◆ Problem details ◆
Print all entries precisely as they are written.

[Extracted data entries]
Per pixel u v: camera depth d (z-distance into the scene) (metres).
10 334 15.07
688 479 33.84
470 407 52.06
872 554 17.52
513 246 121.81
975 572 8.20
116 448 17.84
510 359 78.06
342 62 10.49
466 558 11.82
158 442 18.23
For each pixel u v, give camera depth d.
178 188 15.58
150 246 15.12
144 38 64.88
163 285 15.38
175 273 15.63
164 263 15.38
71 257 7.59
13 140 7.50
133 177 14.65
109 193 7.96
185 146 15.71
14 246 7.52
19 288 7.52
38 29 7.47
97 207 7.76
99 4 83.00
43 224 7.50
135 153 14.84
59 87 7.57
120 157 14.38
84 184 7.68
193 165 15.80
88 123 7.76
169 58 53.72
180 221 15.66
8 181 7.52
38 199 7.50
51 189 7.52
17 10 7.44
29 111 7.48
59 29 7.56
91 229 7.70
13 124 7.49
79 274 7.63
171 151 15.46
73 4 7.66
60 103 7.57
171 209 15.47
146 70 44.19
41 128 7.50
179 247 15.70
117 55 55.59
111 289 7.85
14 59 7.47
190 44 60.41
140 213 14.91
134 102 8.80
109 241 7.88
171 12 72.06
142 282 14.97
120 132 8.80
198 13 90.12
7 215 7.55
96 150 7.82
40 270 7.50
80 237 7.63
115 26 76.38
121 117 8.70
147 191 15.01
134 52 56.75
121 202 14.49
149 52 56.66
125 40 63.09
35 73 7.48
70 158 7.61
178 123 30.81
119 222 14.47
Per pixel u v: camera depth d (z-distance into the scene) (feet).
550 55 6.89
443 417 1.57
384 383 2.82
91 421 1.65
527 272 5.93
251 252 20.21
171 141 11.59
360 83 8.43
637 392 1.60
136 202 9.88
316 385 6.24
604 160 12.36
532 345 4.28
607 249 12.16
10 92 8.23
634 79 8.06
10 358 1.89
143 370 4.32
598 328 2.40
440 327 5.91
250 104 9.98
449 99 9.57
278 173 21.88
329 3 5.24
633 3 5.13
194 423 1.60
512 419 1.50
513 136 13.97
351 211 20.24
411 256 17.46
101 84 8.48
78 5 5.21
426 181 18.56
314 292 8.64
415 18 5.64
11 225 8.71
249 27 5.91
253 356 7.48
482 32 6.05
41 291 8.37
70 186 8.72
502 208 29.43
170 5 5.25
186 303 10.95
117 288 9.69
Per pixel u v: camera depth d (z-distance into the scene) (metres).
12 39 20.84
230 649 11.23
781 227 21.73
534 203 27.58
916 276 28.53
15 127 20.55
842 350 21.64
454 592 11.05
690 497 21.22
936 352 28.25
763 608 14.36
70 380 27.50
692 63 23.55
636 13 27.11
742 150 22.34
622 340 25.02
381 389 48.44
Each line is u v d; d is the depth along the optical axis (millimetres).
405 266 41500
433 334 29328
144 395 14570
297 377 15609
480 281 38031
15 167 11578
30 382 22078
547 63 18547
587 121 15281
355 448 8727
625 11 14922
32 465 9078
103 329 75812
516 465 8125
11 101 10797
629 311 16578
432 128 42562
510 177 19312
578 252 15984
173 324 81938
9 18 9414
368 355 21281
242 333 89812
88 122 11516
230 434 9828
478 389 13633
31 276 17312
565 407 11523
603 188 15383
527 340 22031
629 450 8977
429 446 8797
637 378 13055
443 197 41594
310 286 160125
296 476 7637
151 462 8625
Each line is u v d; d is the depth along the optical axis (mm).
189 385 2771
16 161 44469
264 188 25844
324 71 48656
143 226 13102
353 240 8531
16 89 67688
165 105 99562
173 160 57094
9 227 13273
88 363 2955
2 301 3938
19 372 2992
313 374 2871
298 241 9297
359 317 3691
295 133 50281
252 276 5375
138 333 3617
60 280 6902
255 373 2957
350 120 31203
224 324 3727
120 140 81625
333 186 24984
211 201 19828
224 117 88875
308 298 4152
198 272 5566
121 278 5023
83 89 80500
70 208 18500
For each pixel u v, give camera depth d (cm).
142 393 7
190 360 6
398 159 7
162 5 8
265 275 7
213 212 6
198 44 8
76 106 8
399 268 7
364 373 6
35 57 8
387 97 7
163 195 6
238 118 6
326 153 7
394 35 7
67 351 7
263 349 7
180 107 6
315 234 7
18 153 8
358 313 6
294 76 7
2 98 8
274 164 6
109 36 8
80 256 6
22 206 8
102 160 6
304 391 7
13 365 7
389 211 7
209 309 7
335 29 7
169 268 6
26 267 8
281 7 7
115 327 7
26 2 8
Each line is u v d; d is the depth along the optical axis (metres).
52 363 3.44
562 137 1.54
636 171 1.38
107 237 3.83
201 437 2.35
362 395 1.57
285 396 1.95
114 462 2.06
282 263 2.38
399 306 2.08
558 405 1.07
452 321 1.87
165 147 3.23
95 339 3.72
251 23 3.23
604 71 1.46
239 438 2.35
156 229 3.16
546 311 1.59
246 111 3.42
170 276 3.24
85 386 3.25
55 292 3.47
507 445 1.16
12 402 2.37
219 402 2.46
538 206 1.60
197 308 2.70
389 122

◆ Your solution ◆
Per pixel u v: camera depth d (z-distance into the scene) (metres).
10 334 15.07
688 479 33.84
470 407 52.06
872 554 17.52
513 246 121.81
975 572 8.20
116 448 17.84
510 359 78.06
342 62 10.49
466 558 11.82
158 442 18.23
For each pixel u v, give camera depth d.
178 188 15.58
150 246 15.12
144 38 64.88
163 285 15.38
175 273 15.63
164 263 15.38
71 257 7.59
13 140 7.50
133 177 14.65
109 193 7.96
185 146 15.71
14 246 7.52
19 288 7.52
38 29 7.47
97 207 7.76
99 4 83.00
43 224 7.50
135 153 14.84
59 87 7.57
120 157 14.38
84 184 7.68
193 165 15.80
88 123 7.76
169 58 53.72
180 221 15.66
8 181 7.52
38 199 7.50
51 189 7.52
17 10 7.44
29 111 7.48
59 29 7.56
91 229 7.70
13 124 7.49
79 274 7.63
171 151 15.46
73 4 7.66
60 103 7.57
171 209 15.47
146 70 44.19
41 128 7.50
179 247 15.70
117 55 55.59
111 289 7.85
14 59 7.47
190 44 60.41
140 213 14.91
134 102 8.80
109 241 7.88
171 12 72.06
142 282 14.97
120 132 8.80
198 13 90.12
7 215 7.55
96 150 7.82
40 270 7.50
80 237 7.63
115 26 76.38
121 117 8.70
147 191 15.01
134 52 56.75
121 202 14.49
149 52 56.66
125 40 63.09
35 73 7.48
70 158 7.61
178 123 30.81
119 222 14.47
Per pixel u v: camera depth d (z-distance into the scene) (feet).
550 55 6.89
443 417 1.57
384 383 2.82
91 421 1.65
527 272 5.93
251 252 20.21
171 141 11.59
360 83 8.43
637 392 1.60
136 202 9.88
316 385 6.24
604 160 12.36
532 345 4.28
607 249 12.16
10 92 8.23
634 79 8.06
10 358 1.89
143 370 4.32
598 328 2.40
440 327 5.91
250 104 9.98
449 99 9.57
278 173 21.88
329 3 5.24
633 3 5.13
194 423 1.60
512 419 1.50
513 136 13.97
351 211 20.24
411 256 17.46
101 84 8.48
78 5 5.21
426 181 18.56
314 292 8.64
415 18 5.64
11 225 8.71
249 27 5.91
253 356 7.48
482 32 6.05
41 291 8.37
70 186 8.72
502 208 29.43
170 5 5.25
186 303 10.95
117 288 9.69
Per pixel u v: camera depth d (z-distance into the scene) (metres).
12 39 20.84
230 649 11.23
781 227 21.73
534 203 27.58
916 276 28.53
15 127 20.55
842 350 21.64
454 592 11.05
690 497 21.22
936 352 28.25
763 608 14.36
70 380 27.50
692 63 23.55
636 13 27.11
742 150 22.34
622 340 25.02
381 389 48.44
Each line is u v d; d is the depth along the optical axis (millimetres).
405 266 41500
433 334 29328
144 395 14570
297 377 15609
480 281 38031
15 167 11578
30 382 22078
547 63 18547
587 121 15281
355 448 8727
625 11 14922
32 465 9078
103 329 75812
516 465 8125
11 101 10797
629 311 16578
432 128 42562
510 177 19312
578 252 15984
173 324 81938
9 18 9414
368 355 21281
242 333 89812
88 122 11516
230 434 9828
478 389 13633
31 276 17312
565 407 11523
603 188 15383
527 340 22031
629 450 8977
429 446 8797
637 378 13055
443 197 41594
310 286 160125
296 476 7637
151 462 8625
Each line is u v d; d is the depth along the optical axis (mm).
189 385 2771
16 161 44469
264 188 25844
324 71 48656
143 226 13102
353 240 8531
16 89 67688
165 105 99562
173 160 57094
9 227 13273
88 363 2955
2 301 3938
19 372 2992
313 374 2871
298 241 9297
359 317 3691
295 133 50281
252 276 5375
138 333 3617
60 280 6902
255 373 2957
350 120 31203
224 324 3727
120 140 81625
333 186 24984
211 201 19828
224 117 88875
308 298 4152
198 272 5566
121 278 5023
83 89 80500
70 208 18500
For each pixel u v, give camera depth d (cm).
142 393 7
190 360 6
398 159 7
162 5 8
265 275 7
213 212 6
198 44 8
76 106 8
399 268 7
364 373 6
35 57 8
387 97 7
163 195 6
238 118 6
326 153 7
394 35 7
67 351 7
263 349 7
180 107 6
315 234 7
18 153 8
358 313 6
294 76 7
2 98 8
274 164 6
109 36 8
80 256 6
22 206 8
102 160 6
304 391 7
13 365 7
389 211 7
209 309 7
335 29 7
169 268 6
26 267 8
281 7 7
115 327 7
26 2 8
Each line is u v d; d is the depth along the optical axis (metres).
52 363 3.44
562 137 1.54
636 171 1.38
107 237 3.83
201 437 2.35
362 395 1.57
285 396 1.95
114 462 2.06
282 263 2.38
399 306 2.08
558 405 1.07
452 321 1.87
165 147 3.23
95 339 3.72
251 23 3.23
604 71 1.46
239 438 2.35
156 229 3.16
546 311 1.59
246 111 3.42
170 276 3.24
85 386 3.25
55 292 3.47
507 445 1.16
12 402 2.37
219 402 2.46
538 206 1.60
197 308 2.70
389 122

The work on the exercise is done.